17. 17. En efecto, nadie ha visto a Dios tal como es en sí mismo. Y, sin
embargo, Dios no es del todo invisible para nosotros, no ha quedado fuera de
nuestro alcance. Dios nos ha amado primero, dice la citada Carta de Juan (cf.
4, 10), y este amor de Dios ha aparecido entre nosotros, se ha hecho visible,
pues « Dios envió al mundo a su Hijo único para que vivamos por medio de él »

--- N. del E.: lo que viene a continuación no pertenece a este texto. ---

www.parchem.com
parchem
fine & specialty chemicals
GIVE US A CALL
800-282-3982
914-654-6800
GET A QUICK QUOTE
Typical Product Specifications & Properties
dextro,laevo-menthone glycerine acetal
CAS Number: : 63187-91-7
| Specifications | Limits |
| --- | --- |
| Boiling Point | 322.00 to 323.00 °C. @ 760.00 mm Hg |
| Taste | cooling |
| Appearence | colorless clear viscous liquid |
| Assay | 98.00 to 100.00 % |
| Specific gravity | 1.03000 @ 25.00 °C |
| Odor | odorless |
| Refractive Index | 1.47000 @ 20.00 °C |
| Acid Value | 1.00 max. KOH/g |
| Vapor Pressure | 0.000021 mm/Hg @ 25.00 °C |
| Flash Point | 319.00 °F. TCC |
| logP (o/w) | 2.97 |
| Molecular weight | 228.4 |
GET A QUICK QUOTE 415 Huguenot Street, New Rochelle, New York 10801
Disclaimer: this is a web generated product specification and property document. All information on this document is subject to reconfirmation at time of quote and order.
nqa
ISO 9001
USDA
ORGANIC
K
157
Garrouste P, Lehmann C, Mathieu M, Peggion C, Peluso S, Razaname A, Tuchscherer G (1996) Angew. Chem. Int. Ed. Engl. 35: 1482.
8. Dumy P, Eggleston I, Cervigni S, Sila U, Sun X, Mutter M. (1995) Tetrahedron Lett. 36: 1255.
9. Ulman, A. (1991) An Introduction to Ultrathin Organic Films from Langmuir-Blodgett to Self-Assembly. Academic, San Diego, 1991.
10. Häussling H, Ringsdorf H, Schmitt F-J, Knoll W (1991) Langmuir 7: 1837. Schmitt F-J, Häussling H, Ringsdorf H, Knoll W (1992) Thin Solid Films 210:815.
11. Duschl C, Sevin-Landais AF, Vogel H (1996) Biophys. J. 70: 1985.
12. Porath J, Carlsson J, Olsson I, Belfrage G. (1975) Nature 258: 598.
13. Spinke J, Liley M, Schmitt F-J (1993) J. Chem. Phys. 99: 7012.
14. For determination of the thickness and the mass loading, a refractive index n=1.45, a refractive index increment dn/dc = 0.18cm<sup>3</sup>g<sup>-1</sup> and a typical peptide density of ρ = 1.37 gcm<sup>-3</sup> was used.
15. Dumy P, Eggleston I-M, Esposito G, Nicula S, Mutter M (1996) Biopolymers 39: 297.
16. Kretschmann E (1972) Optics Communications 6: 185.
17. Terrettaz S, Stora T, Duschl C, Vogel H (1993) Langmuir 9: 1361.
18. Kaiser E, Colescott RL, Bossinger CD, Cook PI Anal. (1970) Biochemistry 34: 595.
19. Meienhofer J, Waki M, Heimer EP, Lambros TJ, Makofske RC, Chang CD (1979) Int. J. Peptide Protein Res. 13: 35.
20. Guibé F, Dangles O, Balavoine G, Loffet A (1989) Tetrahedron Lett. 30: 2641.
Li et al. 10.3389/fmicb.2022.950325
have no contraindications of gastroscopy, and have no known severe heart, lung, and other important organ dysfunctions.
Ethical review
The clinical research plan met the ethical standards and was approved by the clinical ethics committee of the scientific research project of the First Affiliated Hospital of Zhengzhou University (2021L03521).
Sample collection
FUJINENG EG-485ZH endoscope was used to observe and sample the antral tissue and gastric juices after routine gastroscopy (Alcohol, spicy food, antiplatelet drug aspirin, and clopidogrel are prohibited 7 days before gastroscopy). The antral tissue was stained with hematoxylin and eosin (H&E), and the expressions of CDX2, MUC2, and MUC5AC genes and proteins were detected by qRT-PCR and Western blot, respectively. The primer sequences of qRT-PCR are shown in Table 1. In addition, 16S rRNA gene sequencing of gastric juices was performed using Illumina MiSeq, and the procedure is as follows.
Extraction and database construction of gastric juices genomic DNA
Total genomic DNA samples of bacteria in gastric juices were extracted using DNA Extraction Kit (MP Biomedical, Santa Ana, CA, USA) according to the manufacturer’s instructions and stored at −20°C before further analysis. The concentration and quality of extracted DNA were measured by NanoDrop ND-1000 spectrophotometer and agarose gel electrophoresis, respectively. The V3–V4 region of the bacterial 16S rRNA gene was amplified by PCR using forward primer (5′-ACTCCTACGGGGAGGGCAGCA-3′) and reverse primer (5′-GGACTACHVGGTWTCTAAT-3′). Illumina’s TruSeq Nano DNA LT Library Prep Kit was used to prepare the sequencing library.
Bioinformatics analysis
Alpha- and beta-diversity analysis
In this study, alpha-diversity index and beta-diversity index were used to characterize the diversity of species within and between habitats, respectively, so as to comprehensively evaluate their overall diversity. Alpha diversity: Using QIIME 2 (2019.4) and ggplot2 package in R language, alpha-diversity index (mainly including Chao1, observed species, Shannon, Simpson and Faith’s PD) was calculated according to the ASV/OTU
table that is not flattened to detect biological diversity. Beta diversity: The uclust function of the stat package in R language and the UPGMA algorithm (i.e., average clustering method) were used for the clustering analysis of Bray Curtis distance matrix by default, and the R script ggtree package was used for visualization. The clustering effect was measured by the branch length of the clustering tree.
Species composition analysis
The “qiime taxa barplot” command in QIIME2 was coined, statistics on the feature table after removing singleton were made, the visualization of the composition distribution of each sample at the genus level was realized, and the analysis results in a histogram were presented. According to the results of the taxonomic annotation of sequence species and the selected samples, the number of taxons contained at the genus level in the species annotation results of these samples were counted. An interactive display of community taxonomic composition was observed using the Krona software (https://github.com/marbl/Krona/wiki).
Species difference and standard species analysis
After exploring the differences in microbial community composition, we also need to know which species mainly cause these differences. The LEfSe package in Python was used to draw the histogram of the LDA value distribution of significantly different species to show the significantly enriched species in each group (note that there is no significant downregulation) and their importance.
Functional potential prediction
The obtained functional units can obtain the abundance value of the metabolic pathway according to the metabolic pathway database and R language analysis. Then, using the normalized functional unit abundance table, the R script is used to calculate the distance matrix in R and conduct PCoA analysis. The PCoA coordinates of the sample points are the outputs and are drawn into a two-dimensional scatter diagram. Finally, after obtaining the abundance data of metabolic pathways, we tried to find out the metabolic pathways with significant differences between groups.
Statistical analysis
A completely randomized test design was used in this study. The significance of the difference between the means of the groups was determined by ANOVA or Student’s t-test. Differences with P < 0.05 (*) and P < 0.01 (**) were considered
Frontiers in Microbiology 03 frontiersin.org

(1 Jn 4, 9). Dios se ha hecho visible: en Jesús podemos ver al Padre (cf. Jn
14, 9). De hecho, Dios es visible de muchas maneras. En la historia de amor que
nos narra la Biblia, Él sale a nuestro encuentro, trata de atraernos, llegando
hasta la Última Cena, hasta el Corazón traspasado en la cruz, hasta las
apariciones del Resucitado y las grandes obras mediante las que Él, por la
acción de los Apóstoles, ha guiado el caminar de la Iglesia naciente. El Señor
tampoco ha estado ausente en la historia sucesiva de la Iglesia: siempre viene
a nuestro encuentro a través de los hombres en los que Él se refleja; mediante
su Palabra, en los Sacramentos, especialmente la Eucaristía. En la liturgia de
la Iglesia, en su oración, en la comunidad viva de los creyentes,
experimentamos el amor de Dios, percibimos su presencia y, de este modo,
aprendemos también a reconocerla en nuestra vida cotidiana. Él nos ha amado
primero y sigue amándonos primero; por eso, nosotros podemos corresponder
también con el amor. Dios no nos impone un sentimiento que no podamos suscitar
en nosotros mismos. Él nos ama y nos hace ver y experimentar su amor, y de este
« antes » de Dios puede nacer también en nosotros el amor como respuesta.
En
el desarrollo de este encuentro se muestra también claramente que el amor no es
solamente un sentimiento. Los sentimientos van y vienen. Pueden ser una
maravillosa chispa inicial, pero no son la totalidad del amor. Al principio
hemos hablado del proceso de purificación y maduración mediante el cual el eros
llega a ser totalmente él mismo y se convierte en amor en el pleno sentido de
la palabra. Es propio de la madurez del amor que abarque todas las
potencialidades del hombre e incluya, por así decir, al hombre en su
integridad. El encuentro con las manifestaciones visibles del amor de Dios
puede suscitar en nosotros el sentimiento de alegría, que nace de la
experiencia de ser amados. Pero dicho encuentro implica también nuestra
voluntad y nuestro entendimiento. El reconocimiento del Dios viviente es una
vía hacia el amor, y el sí de nuestra voluntad a la suya abarca entendimiento,
voluntad y sentimiento en el acto único del amor. No obstante, éste es un
proceso que siempre está en camino: el amor nunca se da por « concluido » y
completado; se transforma en el curso de la vida, madura y, precisamente por
ello, permanece fiel a sí mismo. Idem velle, idem nolle,[9] querer lo mismo y
rechazar lo mismo, es lo que los antiguos han reconocido como el auténtico
contenido del amor: hacerse uno semejante al otro, que lleva a un pensar y
desear común. La historia de amor entre Dios y el hombre consiste precisamente
en que esta comunión de voluntad crece en la comunión del pensamiento y del
sentimiento, de modo que nuestro querer y la voluntad de Dios coinciden cada
vez más: la voluntad de Dios ya no es para mí algo extraño que los mandamientos
me imponen desde fuera, sino que es mi propia voluntad, habiendo experimentado
que Dios está más dentro de mí que lo más íntimo mío.[10] Crece entonces el
abandono en Dios y Dios es nuestra alegría (cf. Sal 73 [72], 23-28).